THE GORBALS VAMPIRE
Posted June 15, 2015on:
The Gorbals Vampire is often cited as a classic case of mass hysteria, a bit like the Monkey Man Scare in India, and it led to questions in parliament and a change in the law regarding what it was safe for children to read. It all started on the evening of 23 September 1954 when Constable Alex Deeprose was called out to the Southern Necroplis cemetery in the Gorbals area of Glasgow, Scotland.
When he got there he found the cemetery had been invaded by dozens of children, ranging in age from 5 to 15, many of them armed with knives and sharpened sticks, who said they had come to kill the Gorbals Vampire. A wild rumour had abounded round one of the local schools that a huge 7ft tall being with iron teeth (I find it impossible not to think of Jaws from the Bond films at this point) had abducted and murdered two boys. This was in spite of the fact that no children had gone missing or been killed in the area at that time.
One boy recalled later in life that “it all started in the playground – the word was there was a vampire and everyone was going to head out there after school”. The children all banded together, arming themselves with whatever they could find, and some even taking the family dog along for good measure, to go and stake the creature. Such was the hysteria that a bonfire was thought to be the vampire burning one of his victims, and a local eccentric, nicknamed Tin Lizzie, who like to roam through the headstones with her cats in a basket, was thought to be in league with him.
Although Constable Deeprose dispersed the children, and their headmaster read them the Riot Act for being silly, it didn’t stop the kids turning up at the cemetery for 3 nights in total. Eventually, the hysteria died down, and presumably the kids turned to other things to get excited about. Nevertheless the adults wanted somebody to blame. It was decided that the current popularity of American horror comics were responsible. Trashy pulp fiction magazines like Tales From The Crypt and The Vault of Horror were deemed to be filling the heads of the children with this nonsense, even though the kids of Glasgow said they never saw these magazines (the Beano was probably more required reading), and many probably didn’t even have a television at home in those early days. The only channel that would have been on offer in 1954 was the BBC, and that stopped broadcasting for a few hours each day so that kids could go to bed early!
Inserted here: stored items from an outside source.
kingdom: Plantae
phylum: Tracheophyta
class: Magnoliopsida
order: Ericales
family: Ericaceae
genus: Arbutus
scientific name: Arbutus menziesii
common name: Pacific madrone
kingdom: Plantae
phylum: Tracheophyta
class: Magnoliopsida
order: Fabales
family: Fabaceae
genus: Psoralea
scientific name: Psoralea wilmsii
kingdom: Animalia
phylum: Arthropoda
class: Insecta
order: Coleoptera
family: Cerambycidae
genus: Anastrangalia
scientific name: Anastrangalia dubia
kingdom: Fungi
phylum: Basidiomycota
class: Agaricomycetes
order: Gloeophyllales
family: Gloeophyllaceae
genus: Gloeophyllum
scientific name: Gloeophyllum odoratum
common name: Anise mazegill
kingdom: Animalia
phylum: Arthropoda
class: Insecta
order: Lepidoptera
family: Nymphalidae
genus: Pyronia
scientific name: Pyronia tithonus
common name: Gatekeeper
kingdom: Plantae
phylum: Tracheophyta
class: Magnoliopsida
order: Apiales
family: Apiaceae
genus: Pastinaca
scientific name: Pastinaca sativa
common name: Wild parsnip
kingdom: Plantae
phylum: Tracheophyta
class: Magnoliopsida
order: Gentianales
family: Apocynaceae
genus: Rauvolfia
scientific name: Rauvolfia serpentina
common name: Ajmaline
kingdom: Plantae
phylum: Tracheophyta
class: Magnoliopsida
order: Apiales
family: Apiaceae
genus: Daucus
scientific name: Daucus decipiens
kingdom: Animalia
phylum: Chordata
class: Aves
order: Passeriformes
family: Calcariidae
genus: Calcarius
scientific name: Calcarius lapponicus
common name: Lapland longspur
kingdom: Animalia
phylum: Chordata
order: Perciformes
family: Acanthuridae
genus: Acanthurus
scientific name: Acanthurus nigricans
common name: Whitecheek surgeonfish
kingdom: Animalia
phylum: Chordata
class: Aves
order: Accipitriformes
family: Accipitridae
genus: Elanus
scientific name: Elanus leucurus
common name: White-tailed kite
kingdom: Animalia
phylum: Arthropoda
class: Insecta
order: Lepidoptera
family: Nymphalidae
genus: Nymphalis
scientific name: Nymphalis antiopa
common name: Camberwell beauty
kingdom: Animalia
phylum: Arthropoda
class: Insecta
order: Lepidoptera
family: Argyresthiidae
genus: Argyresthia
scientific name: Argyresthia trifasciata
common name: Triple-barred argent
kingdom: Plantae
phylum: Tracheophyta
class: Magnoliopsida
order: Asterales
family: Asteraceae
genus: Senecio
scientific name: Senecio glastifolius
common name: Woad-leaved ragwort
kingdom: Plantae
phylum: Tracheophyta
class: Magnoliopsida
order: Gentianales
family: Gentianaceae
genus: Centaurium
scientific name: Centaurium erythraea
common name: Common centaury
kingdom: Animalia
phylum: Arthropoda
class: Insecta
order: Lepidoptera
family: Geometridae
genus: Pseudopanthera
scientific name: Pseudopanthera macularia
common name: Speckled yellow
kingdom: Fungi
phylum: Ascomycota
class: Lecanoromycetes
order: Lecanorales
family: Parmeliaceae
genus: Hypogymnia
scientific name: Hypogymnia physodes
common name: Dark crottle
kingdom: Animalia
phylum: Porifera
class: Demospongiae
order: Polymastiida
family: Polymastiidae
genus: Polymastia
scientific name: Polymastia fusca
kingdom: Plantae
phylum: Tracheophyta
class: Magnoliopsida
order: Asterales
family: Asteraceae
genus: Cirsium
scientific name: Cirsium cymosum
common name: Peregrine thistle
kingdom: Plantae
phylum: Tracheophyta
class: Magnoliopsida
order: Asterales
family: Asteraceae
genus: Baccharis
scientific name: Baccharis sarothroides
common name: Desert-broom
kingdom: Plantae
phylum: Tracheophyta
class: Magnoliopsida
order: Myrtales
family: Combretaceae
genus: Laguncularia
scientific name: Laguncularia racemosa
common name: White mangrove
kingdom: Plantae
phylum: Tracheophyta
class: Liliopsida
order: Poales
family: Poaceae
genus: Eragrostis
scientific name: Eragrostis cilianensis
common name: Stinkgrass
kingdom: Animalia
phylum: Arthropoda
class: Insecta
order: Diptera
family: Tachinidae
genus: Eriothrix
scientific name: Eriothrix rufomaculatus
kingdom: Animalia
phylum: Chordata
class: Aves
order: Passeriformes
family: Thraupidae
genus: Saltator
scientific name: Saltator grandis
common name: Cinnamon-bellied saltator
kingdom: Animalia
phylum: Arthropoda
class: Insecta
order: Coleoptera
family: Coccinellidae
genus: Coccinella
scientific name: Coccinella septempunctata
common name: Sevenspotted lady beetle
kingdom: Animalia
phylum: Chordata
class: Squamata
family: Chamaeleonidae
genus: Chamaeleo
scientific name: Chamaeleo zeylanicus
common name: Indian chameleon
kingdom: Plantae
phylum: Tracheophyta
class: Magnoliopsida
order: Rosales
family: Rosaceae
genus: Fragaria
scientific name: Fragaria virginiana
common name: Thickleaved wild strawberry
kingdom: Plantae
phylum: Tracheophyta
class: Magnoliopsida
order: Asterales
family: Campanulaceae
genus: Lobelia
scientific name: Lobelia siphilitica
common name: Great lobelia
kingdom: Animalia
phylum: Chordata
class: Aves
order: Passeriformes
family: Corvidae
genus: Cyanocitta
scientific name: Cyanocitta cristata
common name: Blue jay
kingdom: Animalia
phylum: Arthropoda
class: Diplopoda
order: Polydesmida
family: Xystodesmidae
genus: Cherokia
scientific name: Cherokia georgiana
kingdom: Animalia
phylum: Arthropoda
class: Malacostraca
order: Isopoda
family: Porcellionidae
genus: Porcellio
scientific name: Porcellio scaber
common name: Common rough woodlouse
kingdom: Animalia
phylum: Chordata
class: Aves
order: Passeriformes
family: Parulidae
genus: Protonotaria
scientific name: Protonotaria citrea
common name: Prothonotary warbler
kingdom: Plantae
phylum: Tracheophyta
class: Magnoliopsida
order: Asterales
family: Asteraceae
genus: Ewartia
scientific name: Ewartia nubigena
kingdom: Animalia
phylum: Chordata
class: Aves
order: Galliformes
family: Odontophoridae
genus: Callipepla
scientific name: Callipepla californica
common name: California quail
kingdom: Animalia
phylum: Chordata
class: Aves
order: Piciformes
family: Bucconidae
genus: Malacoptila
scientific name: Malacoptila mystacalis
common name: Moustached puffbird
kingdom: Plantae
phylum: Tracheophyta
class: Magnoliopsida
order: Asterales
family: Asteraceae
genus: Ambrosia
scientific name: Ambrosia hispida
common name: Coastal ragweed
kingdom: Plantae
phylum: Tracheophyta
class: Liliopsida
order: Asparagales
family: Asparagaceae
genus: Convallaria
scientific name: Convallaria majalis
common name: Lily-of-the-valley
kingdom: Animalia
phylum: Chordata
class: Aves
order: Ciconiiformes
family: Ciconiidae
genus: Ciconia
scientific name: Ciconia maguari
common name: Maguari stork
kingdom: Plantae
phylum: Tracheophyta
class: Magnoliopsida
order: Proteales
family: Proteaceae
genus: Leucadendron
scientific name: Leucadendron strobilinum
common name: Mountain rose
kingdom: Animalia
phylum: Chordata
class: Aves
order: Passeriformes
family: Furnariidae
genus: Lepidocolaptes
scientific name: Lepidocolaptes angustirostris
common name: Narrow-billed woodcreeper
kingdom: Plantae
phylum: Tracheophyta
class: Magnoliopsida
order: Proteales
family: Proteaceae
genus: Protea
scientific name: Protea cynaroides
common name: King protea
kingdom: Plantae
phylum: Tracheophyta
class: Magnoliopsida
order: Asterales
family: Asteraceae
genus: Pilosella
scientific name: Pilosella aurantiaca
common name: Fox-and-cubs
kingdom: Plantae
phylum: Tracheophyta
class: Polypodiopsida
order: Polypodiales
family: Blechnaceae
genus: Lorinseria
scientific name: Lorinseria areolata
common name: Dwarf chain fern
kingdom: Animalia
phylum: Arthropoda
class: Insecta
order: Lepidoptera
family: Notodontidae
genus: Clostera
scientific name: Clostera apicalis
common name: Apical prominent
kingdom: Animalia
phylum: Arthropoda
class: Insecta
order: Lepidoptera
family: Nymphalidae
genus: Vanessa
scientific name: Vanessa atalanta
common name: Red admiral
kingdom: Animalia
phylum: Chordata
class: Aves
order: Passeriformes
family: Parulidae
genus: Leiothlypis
Not only that but there was also no sign of a story about a 7ft vampire with metal teeth in any of these publications. Nevertheless it didn’t stop questions being asked in parliament, and eventually it led to the Children And Young Persons (Harmful Publications) Act of 1955, which banned imported horror comics aimed at the juvenile market.
But where did the children really get their idea from? Well there are a number of culprits, including … the Holy Bible. In the Book of Daniel there is the passage: “there before me was a fourth beast – terrifying and frightening and very powerful. It had large iron teeth; it crushed and devoured it’s victims and trampled underfoot whatever was left”. (Cripes! who needs pulp fiction!). There was also a local legend of Jenny With The Iron Teeth, which came from a Scottish dialect poem called “Jenny Wi The Airn Teeth”. Jenny was a sort of local bogeywoman, who was used to scare children into going sleep. If you don’t be good and go to sleep, Jenny will come and sink her iron teeth into you.
Children can be very imaginative, and, from what I remember of my own childhood, we used to love to scare each other silly with daft stories. I remember being terrified by what I think was The Iron Man by Ted Hughes, which was read out to us at school, and I will always argue that some children’s cartoons we saw from back then were far more disturbing and violent than any horror film. I read that Princess Diana was scared by ‘Chitty Chitty Bang Bang’, which was always shown when she was invited to have tea with the Royal Family when she was a child. There are fears (quite understandable) now of what children see on the Internet, and the violence of computer games … and yet really, there is nothing new under the sun.